Lenny looked guilelessly at his father. With his blue eyes and blond hair and fair complexion, he could have posed for cherub. ‘But he’s just a story. Like in my books. He’s just a story I made up. I wasn’t lying. I wasn’t. I was just pretending. I’m sorry if I worried Mother.’

‘That’s better. I’m glad to see that you know the difference between pretending and the truth, Leonard. Pretending is fine for people who write stories, but it doesn’t do for the rest of us. Now why don’t you read your book until dinner is ready.’ Lenny’s father turned away and picked up the newspaper.
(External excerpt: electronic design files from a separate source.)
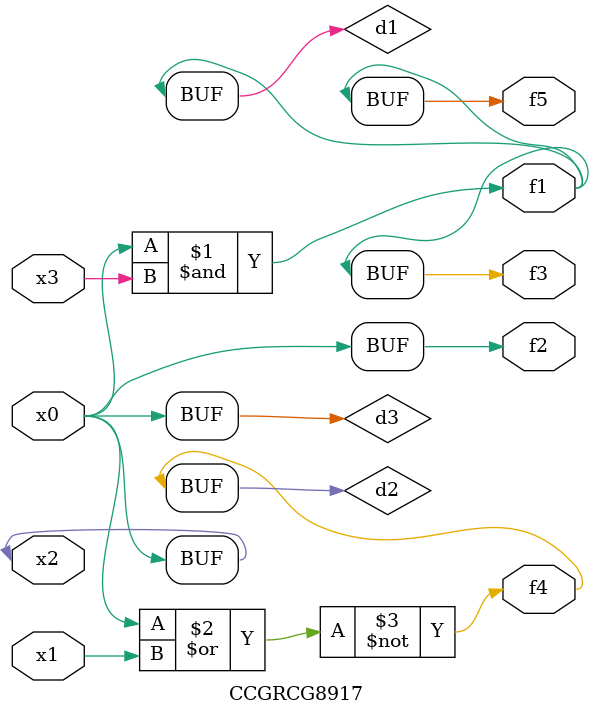
<source format=v>
module CCGRCG8917(
	input x0, x1, x2, x3,
	output f1, f2, f3, f4, f5
);

	wire d1, d2, d3;

	and (d1, x2, x3);
	nor (d2, x0, x1);
	buf (d3, x0, x2);
	assign f1 = d1;
	assign f2 = d3;
	assign f3 = d1;
	assign f4 = d2;
	assign f5 = d1;
endmodule

</source>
Lenny and Jimmy talked about it later that night when they were lying in bed together. Jimmy had climbed up the tree beside the house and crawled in the bedroom window. It was raining outside, and his boots were quite muddy. He didn’t bother to take them off before he got into bed with Lenny. Lenny discovered they didn’t even have to whisper. They could hear each other inside their heads.

‘You did good. Pretending I’m just a story. Now we can be together for ever and ever. And no one will ever bother us again.’ Jimmy put his arms around Lenny’s shoulders and hugged him tightly, like his grandmother did, but it was much nicer with Jimmy because Jimmy wasn’t wearing a lot of perfume that made Lenny’s eyes itch. He smelled comfortably of damp leaves and wet earth. It made Lenny feel very safe and secure, and he soon went to sleep.

And that was Lenny’s first lesson in lying. His parents thought they had helped Lenny see the difference between lying and reality. Instead they had taught him how to dissemble to authority. One gave the authorities the answer they wanted to hear, not what was true. In the years to come, it would become Lenny’s standard method of dealing with his parents, his teachers, and other adults who crossed his path. He was free to pursue a rich inner life as long as took care to make his outer life conform to the proprieties.